Guionista: Cullen Bunn

Ilustrador: Brian Hurtt

Editorial: Oni press

A primera vista esta es una historia de gánsteres. Simple y llanamente, un relato sobre los vaivenes del bajo mundo. Hombres fuertes. Peces gordos. Traiciones y balas. De fondo, la década de la ley seca y los modelos 18 V8 de Ford. En la superficie, un fixer atrevido, Eddie, que muere y revive constantemente, y que trabaja para “Big Al” Aligheri: uno de los demonios mafiosos que controlan parte de la ciudad. Al llamarlo demonio, por cierto, no estoy apoyándome en una figura retórica.

A pesar de que Cullen Bunn ha logrado con este cómic book algo que parece familiar, en términos generales The Damned cumple con el objetivo trazado: narrar un relato de suspenso coherente que toma del policial y del gótico. Es cierto que esta narración no alcanza el nivel creativo de portentos como el Fatale de Brubaker o el Ghosted de Williamson, sin embargo, no es una lectura nada despreciable, sino todo lo contrario.
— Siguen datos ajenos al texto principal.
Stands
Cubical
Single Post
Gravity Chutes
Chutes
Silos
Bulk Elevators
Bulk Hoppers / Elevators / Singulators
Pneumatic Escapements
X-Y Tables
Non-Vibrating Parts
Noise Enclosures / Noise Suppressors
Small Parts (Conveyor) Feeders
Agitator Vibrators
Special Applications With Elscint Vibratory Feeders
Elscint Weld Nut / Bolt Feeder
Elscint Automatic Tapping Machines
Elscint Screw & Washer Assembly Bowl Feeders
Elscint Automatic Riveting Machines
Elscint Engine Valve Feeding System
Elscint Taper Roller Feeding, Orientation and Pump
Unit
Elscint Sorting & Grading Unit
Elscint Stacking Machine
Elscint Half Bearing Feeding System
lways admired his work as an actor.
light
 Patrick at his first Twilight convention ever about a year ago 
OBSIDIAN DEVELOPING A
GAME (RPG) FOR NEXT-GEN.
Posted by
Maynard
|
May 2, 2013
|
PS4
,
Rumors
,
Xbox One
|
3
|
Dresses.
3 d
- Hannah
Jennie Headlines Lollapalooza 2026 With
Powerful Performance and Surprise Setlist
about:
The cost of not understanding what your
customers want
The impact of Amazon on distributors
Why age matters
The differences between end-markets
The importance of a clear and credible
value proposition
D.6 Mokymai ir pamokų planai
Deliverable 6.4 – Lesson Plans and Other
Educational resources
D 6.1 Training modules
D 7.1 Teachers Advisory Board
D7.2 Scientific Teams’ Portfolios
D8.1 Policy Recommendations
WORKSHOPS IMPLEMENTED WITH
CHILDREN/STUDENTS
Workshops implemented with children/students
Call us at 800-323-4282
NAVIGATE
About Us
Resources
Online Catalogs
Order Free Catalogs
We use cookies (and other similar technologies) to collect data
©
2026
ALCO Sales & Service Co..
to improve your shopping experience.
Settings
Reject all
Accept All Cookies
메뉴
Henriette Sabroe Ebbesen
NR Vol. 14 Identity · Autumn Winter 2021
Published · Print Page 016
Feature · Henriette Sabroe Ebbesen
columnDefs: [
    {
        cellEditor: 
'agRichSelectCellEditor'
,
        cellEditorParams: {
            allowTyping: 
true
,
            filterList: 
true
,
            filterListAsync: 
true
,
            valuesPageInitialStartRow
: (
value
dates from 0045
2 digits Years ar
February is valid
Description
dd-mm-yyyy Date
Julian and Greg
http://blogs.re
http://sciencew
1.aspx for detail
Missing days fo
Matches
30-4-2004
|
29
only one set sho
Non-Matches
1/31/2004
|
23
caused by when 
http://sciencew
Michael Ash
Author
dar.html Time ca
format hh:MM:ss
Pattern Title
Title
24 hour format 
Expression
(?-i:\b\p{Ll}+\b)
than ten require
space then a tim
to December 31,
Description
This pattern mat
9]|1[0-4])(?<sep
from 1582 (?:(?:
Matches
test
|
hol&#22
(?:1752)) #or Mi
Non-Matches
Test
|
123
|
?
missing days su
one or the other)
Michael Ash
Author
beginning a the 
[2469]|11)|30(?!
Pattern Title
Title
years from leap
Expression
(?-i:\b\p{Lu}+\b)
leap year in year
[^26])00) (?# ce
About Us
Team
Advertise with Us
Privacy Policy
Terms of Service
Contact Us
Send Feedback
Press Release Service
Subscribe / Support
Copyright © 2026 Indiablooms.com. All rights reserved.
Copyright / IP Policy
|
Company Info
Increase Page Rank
Gracias a una hibridación equilibrada, The Damned asoma como un mashup literario muy consistente, que fluye sin torpezas y entretiene de principio a fin.

La novedad es importante, pero no siempre vital para contar una historia de arte secuencial. Eso es lo que finalmente me satisface de este cómic. Cada panel está donde debe estar, utilizando una composición tradicional la mayoría de las veces (de seis a nueve cuadros simétricos por página), y añadiendo ocasionales splash pages que, sin caer en la exageración, asemejan planos de una película que mezcla el diseño de arte de El padrino con la atmósfera de penumbras de La máscara del demonio de Mario Bava.
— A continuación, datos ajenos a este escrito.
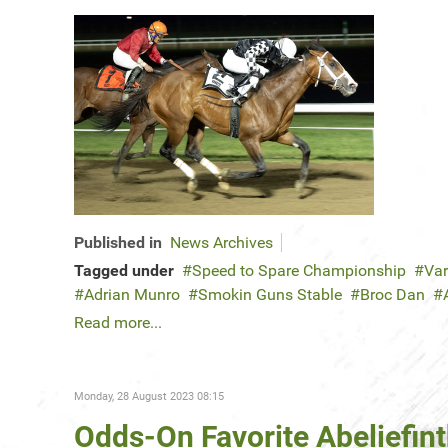
Published in
News Archives
Tagged under
Speed to Spare Championship
Var
Adrian Munro
Smokin Guns Stable
Broc Dan
Read more...
Monday, 28 August 2023 08:15
Odds-On Favorite Abeliefin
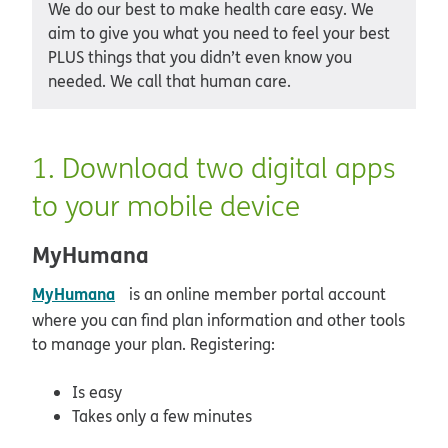
We do our best to make health care easy. We
aim to give you what you need to feel your best
PLUS things that you didn’t even know you
needed. We call that human care.
1. Download two digital apps
to your mobile device
MyHumana
opens in new window
MyHumana
is an online member portal account
where you can find plan information and other tools
to manage your plan. Registering:
Is easy
Takes only a few minutes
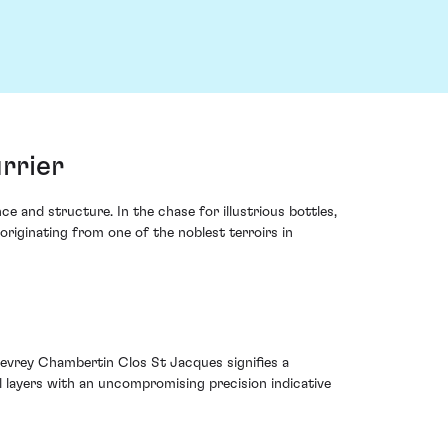
rrier
 and structure. In the chase for illustrious bottles,
iginating from one of the noblest terroirs in
 Gevrey Chambertin Clos St Jacques signifies a
 layers with an uncompromising precision indicative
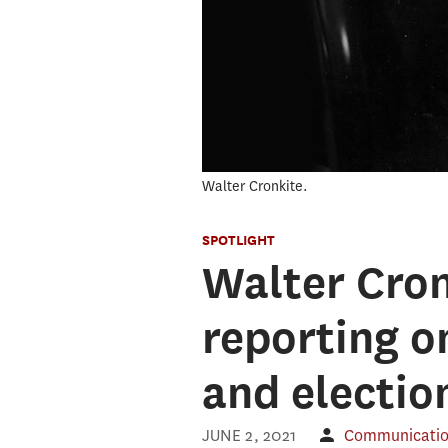
Walter Cronkite.
SPOTLIGHT
Walter Cron
reporting o
and election
JUNE 2, 2021
Communication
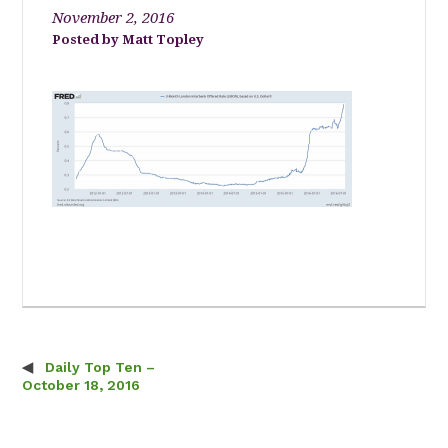
November 2, 2016
Matt Topley
Daily Top Ten –
Post navigation
October 18, 2016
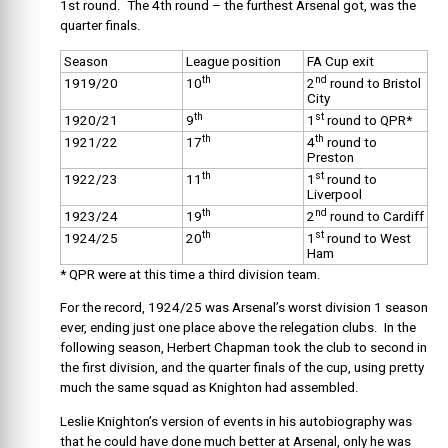
1st round. The 4th round – the furthest Arsenal got, was the
quarter finals.
Season
League position
FA Cup exit
th
nd
1919/20
10
2
round to Bristol
City
th
st
1920/21
9
1
round to QPR*
th
th
1921/22
17
4
round to
Preston
th
st
1922/23
11
1
round to
Liverpool
th
nd
1923/24
19
2
round to Cardiff
th
st
1924/25
20
1
round to West
Ham
* QPR were at this time a third division team.
For the record, 1924/25 was Arsenal’s worst division 1 season
ever, ending just one place above the relegation clubs. In the
following season, Herbert Chapman took the club to second in
the first division, and the quarter finals of the cup, using pretty
much the same squad as Knighton had assembled.
Leslie Knighton’s version of events in his autobiography was
that he could have done much better at Arsenal, only he was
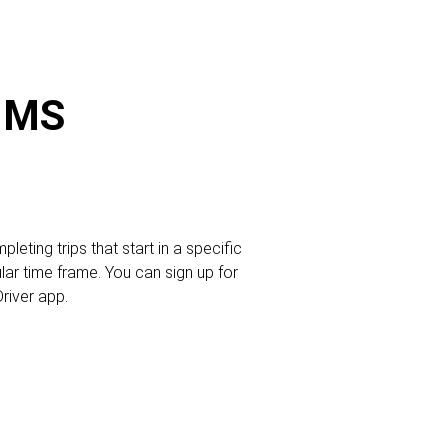
, MS
leting trips that start in a specific
ular time frame. You can sign up for
Driver app.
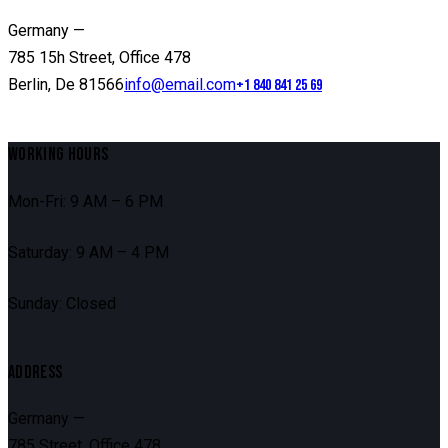
Germany —
785 15h Street, Office 478
Berlin, De 81566
info@email.com
+1 840 841 25 69
WORKING HOURS
Mon-Fri: 9 AM – 6 PM
Saturday: 9 AM – 4 PM
Sunday: Closed
ADDRESS
Germany —
785 Street, Office 478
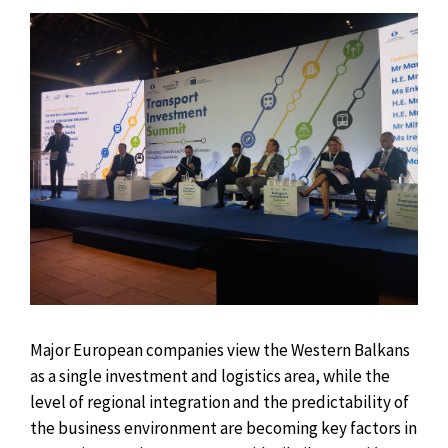
Major European companies view the Western Balkans
as a single investment and logistics area, while the
level of regional integration and the predictability of
the business environment are becoming key factors in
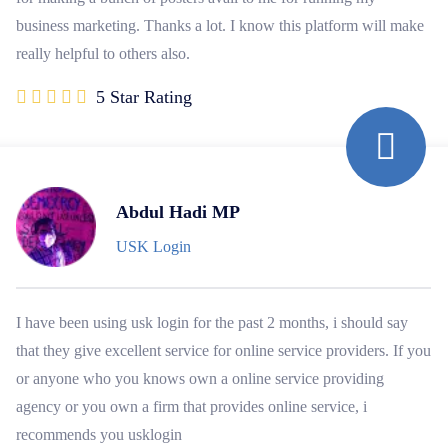
business marketing. Thanks a lot. I know this platform will make
really helpful to others also.
5 Star Rating
Abdul Hadi MP
USK Login
I have been using usk login for the past 2 months, i should say
that they give excellent service for online service providers. If you
or anyone who you knows own a online service providing
agency or you own a firm that provides online service, i
recommends you usklogin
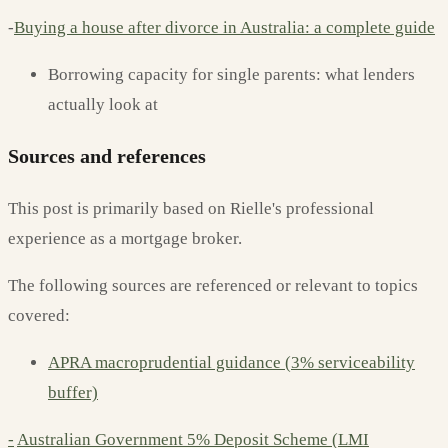
-
Buying a house after divorce in Australia: a complete guide
Borrowing capacity for single parents: what lenders
actually look at
Sources and references
This post is primarily based on Rielle's professional
experience as a mortgage broker.
The following sources are referenced or relevant to topics
covered:
APRA macroprudential guidance (3% serviceability
buffer)
-
Australian Government 5% Deposit Scheme (LMI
Lo que Bunn proporciona en ritmo y dirección narrativa, Brian Hurtt armoniza con un arte realmente cautivador. Es difícil no quedarse por momentos analizando cada detalle del diseño gansteril y la composición de las mansiones diabólicas de este universo. Del mismo modo, Hurtt brilla más cuando se trata de los personajes sobrenaturales: demonios, reptiles fantásticos, ogros y espíritus siniestros. Uno de ellos, a doble página entre la 38 y la 39, no es solo un guiño a aquellos clásicos monstruos de Kirby en Strange Tales, sino también una glorificación de todo lo que un organismo monstruoso es capaz de representar y expresar como cuerpo cultural. En una época plagada de tantos relatos descartables, The Damned, sin inventar la pólvora, no es una pérdida de tiempo.